Her elevation comes at a pivotal juncture — a time when Caribbean tourism stands at the crossroads of explosive post-pandemic demand, climate vulnerability, airlift constraints, and intensifying global competition.
She succeeds Adrian Thomas of Grenada, who chaired the Council through its 8th Meeting and helped guide the region through an era of recalibration and recovery.
A Strategic Appointment — Not a Ceremonial One
The chairmanship of the OECS Council of Ministers rotates annually, typically following alphabetical order among Member States. Yet rotation does not diminish responsibility.
The Council is the engine room of regional tourism coordination. It drives:
- Implementation of the OECS Tourism Marketing Strategy
- Harmonization of policy frameworks
- Air and sea connectivity improvements
- Sustainable tourism standards
- Regional brand positioning in global markets
Minister Henderson assumes leadership as the region intensifies work on the OECS 2025–2035 Common Sustainable Tourism Policy, a sweeping blueprint designed to:
- Balance growth with environmental protection
- Strengthen inter-island transportation
- Enhance climate resilience
- Expand digital transformation in tourism marketing
- Deepen intra-regional collaboration
This is not incremental policy work. It is structural reform.
The Bigger Picture: Tourism as Economic Sovereignty
For OECS member states, tourism is not simply an industry — it is the backbone of GDP, foreign exchange, employment, and investment inflows.
Yet the region faces profound challenges:
- Escalating climate threats
- Airlift monopolies and high regional travel costs
- Cruise tourism’s economic leakage
- Infrastructure financing gaps
- Increasing sustainability demands from global travelers
The question is no longer how to grow tourism.
The question is how to grow it without mortgaging the future.
Minister Henderson’s appointment signals that Saint Kitts and Nevis intends to play a central role in shaping that answer.
A Legacy of Leadership Within the Council
The Council’s recent leadership lineage reflects a tradition of influential Caribbean tourism figures:
- 2026–Present: Hon. Marsha T. Henderson (Saint Kitts and Nevis)
- 2024–2026: Sen. Hon. Adrian Thomas (Grenada)
- 2022: Hon. Denise Charles of Dominica
- 2016: Hon. Asot Michael of Antigua and Barbuda
Each chair has navigated distinct regional pressures — from hurricane devastation to pandemic collapse. Henderson now confronts a different battlefield: sustainability versus scale.
Henderson’s Vision: Integration Over Isolation
Observers note that Minister Henderson has consistently advocated for:
- Stronger regional air and sea bridges
- Unified marketing campaigns rather than fragmented island branding
- Urban development aligned with tourism expansion
- Investment-friendly frameworks for boutique and eco-luxury properties
Her portfolio uniquely blends tourism, civil aviation, and urban development — positioning her to approach the role with integrated economic thinking rather than siloed policy.

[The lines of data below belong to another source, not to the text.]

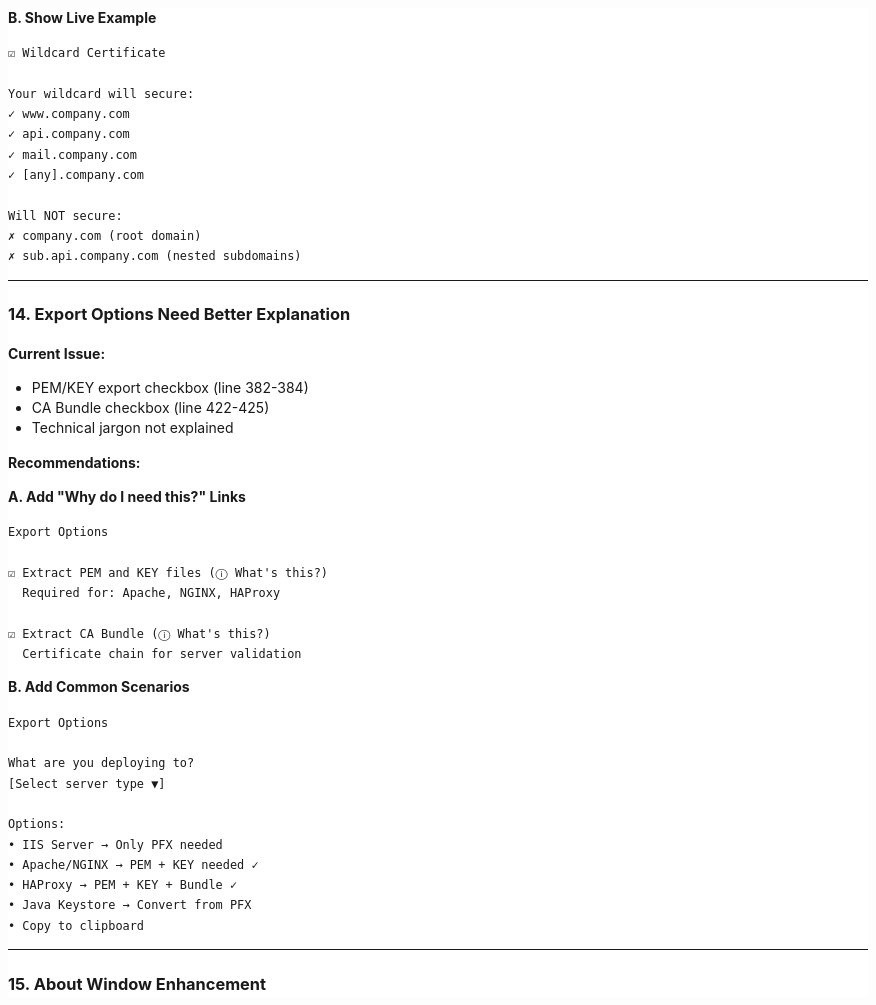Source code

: **B. Show Live Example**
```
☑ Wildcard Certificate

Your wildcard will secure:
✓ www.company.com
✓ api.company.com
✓ mail.company.com
✓ [any].company.com

Will NOT secure:
✗ company.com (root domain)
✗ sub.api.company.com (nested subdomains)
```

---

### 14. Export Options Need Better Explanation

**Current Issue:**
- PEM/KEY export checkbox (line 382-384)
- CA Bundle checkbox (line 422-425)
- Technical jargon not explained

**Recommendations:**

**A. Add "Why do I need this?" Links**
```
Export Options

☑ Extract PEM and KEY files (ⓘ What's this?)
  Required for: Apache, NGINX, HAProxy
  
☑ Extract CA Bundle (ⓘ What's this?)  
  Certificate chain for server validation
```

**B. Add Common Scenarios**
```
Export Options

What are you deploying to?
[Select server type ▼]

Options:
• IIS Server → Only PFX needed
• Apache/NGINX → PEM + KEY needed ✓
• HAProxy → PEM + KEY + Bundle ✓
• Java Keystore → Convert from PFX
• Copy to clipboard
```

---

### 15. About Window Enhancement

At a time when regional integration remains more aspirational than operational, her leadership may test whether the OECS can truly function as a cohesive tourism bloc rather than a collection of competing destinations.
The St. Kitts Factor
For Saint Kitts and Nevis, this appointment is diplomatically significant.
It elevates the Federation’s influence within the OECS and reinforces its positioning as:
- A sustainable tourism advocate
- A conference and airlift hub
- A strategic voice in regional economic reform
More importantly, it signals that Saint Kitts is prepared to shape — not merely follow — the future of Eastern Caribbean tourism policy.
The Road Ahead
The next decade will determine whether the OECS:
- Becomes a unified sustainable tourism powerhouse
or - Continues to wrestle with fragmentation and vulnerability.
Minister Henderson steps into the chair at a defining hour — where climate resilience, digital innovation, transportation reform, and regional solidarity must converge.
The Caribbean’s tourism future will not be shaped by slogans.
It will be shaped by policy execution, regional discipline, and visionary coordination.
As Chair of the OECS Council of Ministers: Tourism, Hon. Marsha T. Henderson now sits at the center of that transformation.
Times Caribbean congratulates Minister Henderson on this landmark appointment — and will be watching closely as the next chapter of OECS tourism leadership unfolds.